Page tree
Skip to end of metadata
Go to start of metadata
NameStephen Wong

Project name

Clover
Milestones affectedMS6
Rescheduled or exempted?Rescheduled
Other projects affectedNone
Background description

New project, took time for initial patches to be submitted and merged.

An open source VNF was initially chosen, but turned out it isn't optimal for Clover's cloud native definition, therefore the team decided to pivot on having project's own cloud native VNF

Schedule impactStill on schedule to MS7, so no major impact, still on schedule for branch freeze and release

 

Recovery plan

Preliminary doc patch is on flight and will merge soon, need to merge test cases and integrate with Jenkins

Milestone schedule changeMS6 and MS7 will happen at the same time
RiskPatches are in flight, so risks should be minimal
StatusClosed
DecisionApproved

6 Comments

  1. If it's still on schedule for MS7 and patches are in flight, the risk is low. Approved. Out of curiosity which open source VNF was chosen and why was it suboptimal? Because it didn't follow the cloud native approach?

    1. It was Clearwater IMS. It was chosen from the get go for the project due to the fact that it presumably already runs on Kubernetes, is already componentized, and (predominantly) utilizes HTTP as transport for the communication between the components. But as we spent more time looking into making it work in the service mesh (Istio in our case), couple things stood out:

      1.) components are really tightly coupled. For example, the Homestead component (one of the db server components) supposedly serves as a service to be consumed by Sprout (SIP gateway), but if you look into Homestead code, it actually maintains data structure for Sprout connections. This badly violated the (service mesh) principle of decoupling application connectivity knowledge from application and delegate that to a "smart" pipe


      2.) a good chunk of Clover's goals is to utilize ecosystem (operation) projects such as Jaeger (opentracing), Prometheus, and fluentd / elasticsearch to demonstrate ease of operation and debuggability (of the mesh primarily); to gain application knowledge to correlate the various logs, traces, and metrics, we need some application (VNF in this case) control. In the beginning we thought we could just run an adapter or ambassador container within the pod — but the lack of clean-cut API and (even localhost) connectivity model for the Clearwater components make this an unexpectedly complicated task... so we decided it would be better to change course


      3.) this is probably more an Envoy problem — but sending non HTTP traffic over the service proxy does lead to traffic loss / blackhole that is very hard to debug in Envoy... so, it is decided by the team that for Fraser (particularly the first release of Clover), we should focus on HTTP based VNF...
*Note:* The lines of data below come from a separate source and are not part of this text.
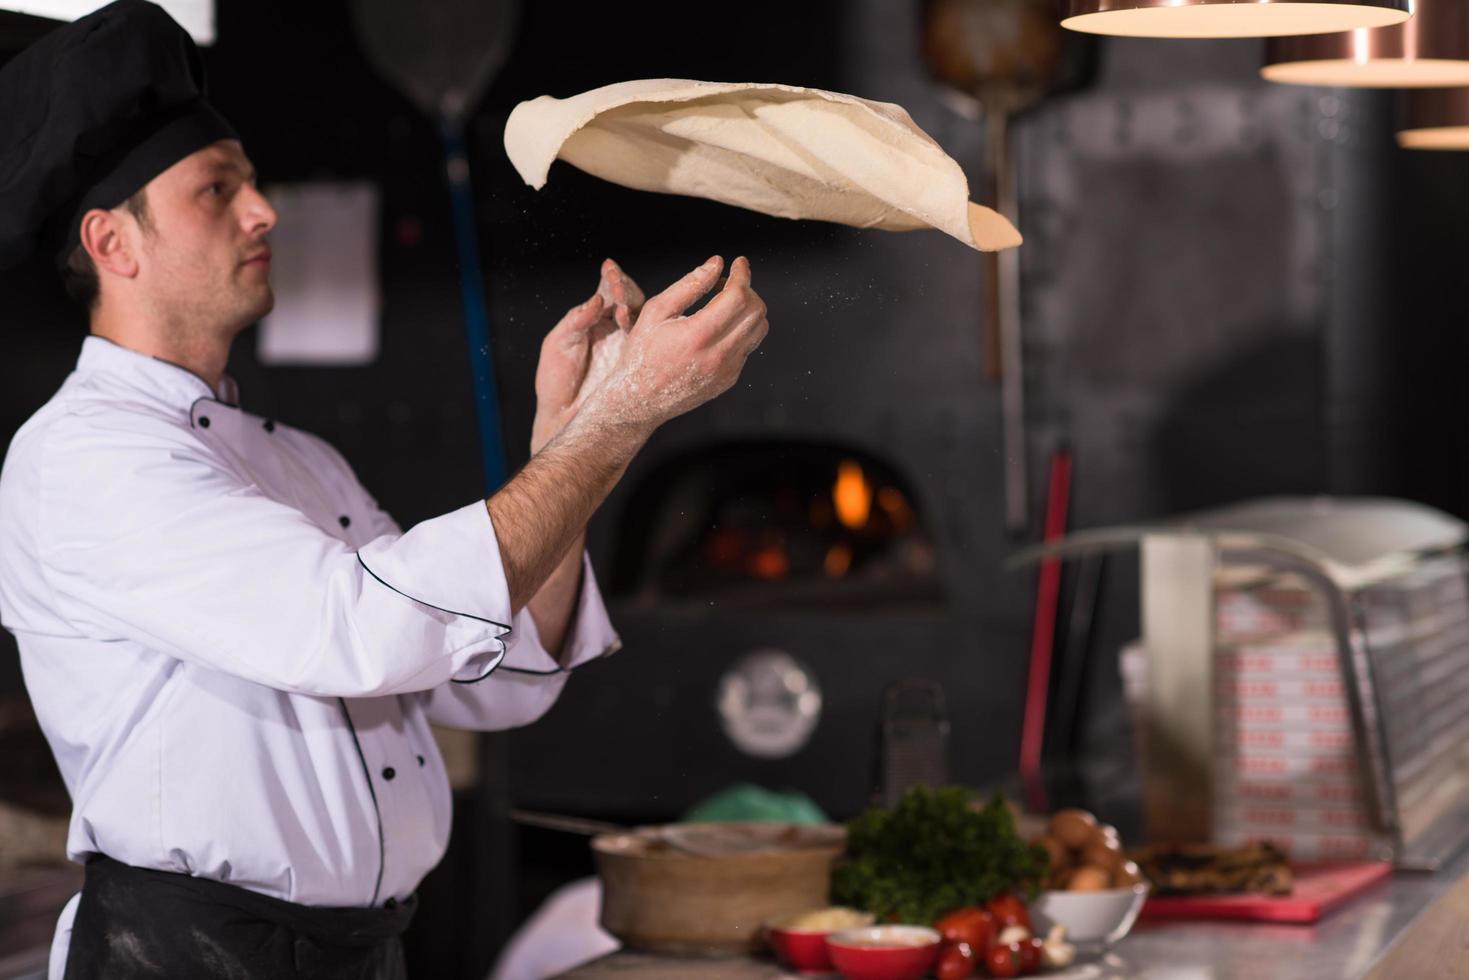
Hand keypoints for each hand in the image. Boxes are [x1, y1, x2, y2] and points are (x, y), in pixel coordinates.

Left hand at [531, 259, 643, 454]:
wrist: (563, 418)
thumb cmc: (556, 381)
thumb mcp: (557, 345)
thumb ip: (575, 321)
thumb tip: (597, 300)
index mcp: (593, 318)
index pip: (606, 291)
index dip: (610, 278)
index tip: (609, 269)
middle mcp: (614, 328)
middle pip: (629, 299)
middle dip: (624, 290)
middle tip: (617, 288)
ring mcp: (629, 345)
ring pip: (642, 319)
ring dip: (633, 309)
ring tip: (621, 309)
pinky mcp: (638, 363)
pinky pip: (648, 342)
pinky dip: (643, 332)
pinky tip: (632, 326)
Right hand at [576, 255, 767, 435]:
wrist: (638, 400)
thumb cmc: (641, 352)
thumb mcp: (656, 311)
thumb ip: (689, 285)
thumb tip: (717, 263)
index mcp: (697, 335)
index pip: (738, 296)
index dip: (742, 274)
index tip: (739, 262)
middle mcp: (718, 355)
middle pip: (756, 311)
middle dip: (747, 289)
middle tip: (724, 283)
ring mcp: (727, 370)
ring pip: (759, 329)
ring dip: (748, 309)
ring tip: (722, 303)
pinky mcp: (729, 379)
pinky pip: (748, 346)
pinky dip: (739, 329)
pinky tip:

  2. the team decided to pivot on having project's own cloud native VNF Stephen Wong

    My question is "what's the project's own cloud-native VNF?". Will Clover team develop a new VNF based on HTTP/HTTPs to meet the requirement of Istio?

    What's the timeline and what's the current status?


    I think it is OK, even Clover cannot keep up with the scheduler. It's a new project in Fraser and it won't affect any other project.

    1. We basically put together a mix of HTTP related Docker images (load balancer, HTTP firewall, web cache, and IDS) and put them together as a web / HTTP processing VNF in a particular topology (FW → LB → WC or directly to server, depending on LB version). We use primarily Snort and Nginx in Fraser (moving forward will explore modsecurity w/ nginx and haproxy), and develop gRPC server as a ambassador container to expose gRPC interface (and in terms act as gRPC client also) to communicate with each other (as control channel). So I hesitate to say we develop a "new" VNF — basically leverage current (well-tested and well used) HTTP based services already capable of running on Linux as components.

      Patches of those are currently under review:

      https://gerrit.opnfv.org/gerrit/#/c/54225/

      https://gerrit.opnfv.org/gerrit/#/c/54269/

      The beauty of these is that BOTH the control (via gRPC) and data plane (HTTP payload via some HTTP traffic generator such as locust) will traverse through Istio service mesh, and will be subjected to route rules (and other policies); furthermore, the opentracing calls from Envoy is able to trace both data and control message, giving us a preliminary view on latency and timing info. We also have control on the app to preserve the trace ID (embedded inside the HTTP header) — thus giving us a fully correlated trace from ingress to server.

  3. Looks ok to me also, nothing to add

  4. Allowing late exceptions increases the work in Functest and we should be part of the decision process.

    It results here in cutting the Functest Kubernetes container after tagging the repo (and then to update the releng jjobs).

    I fully disagree with 'no major impact' even if we help you.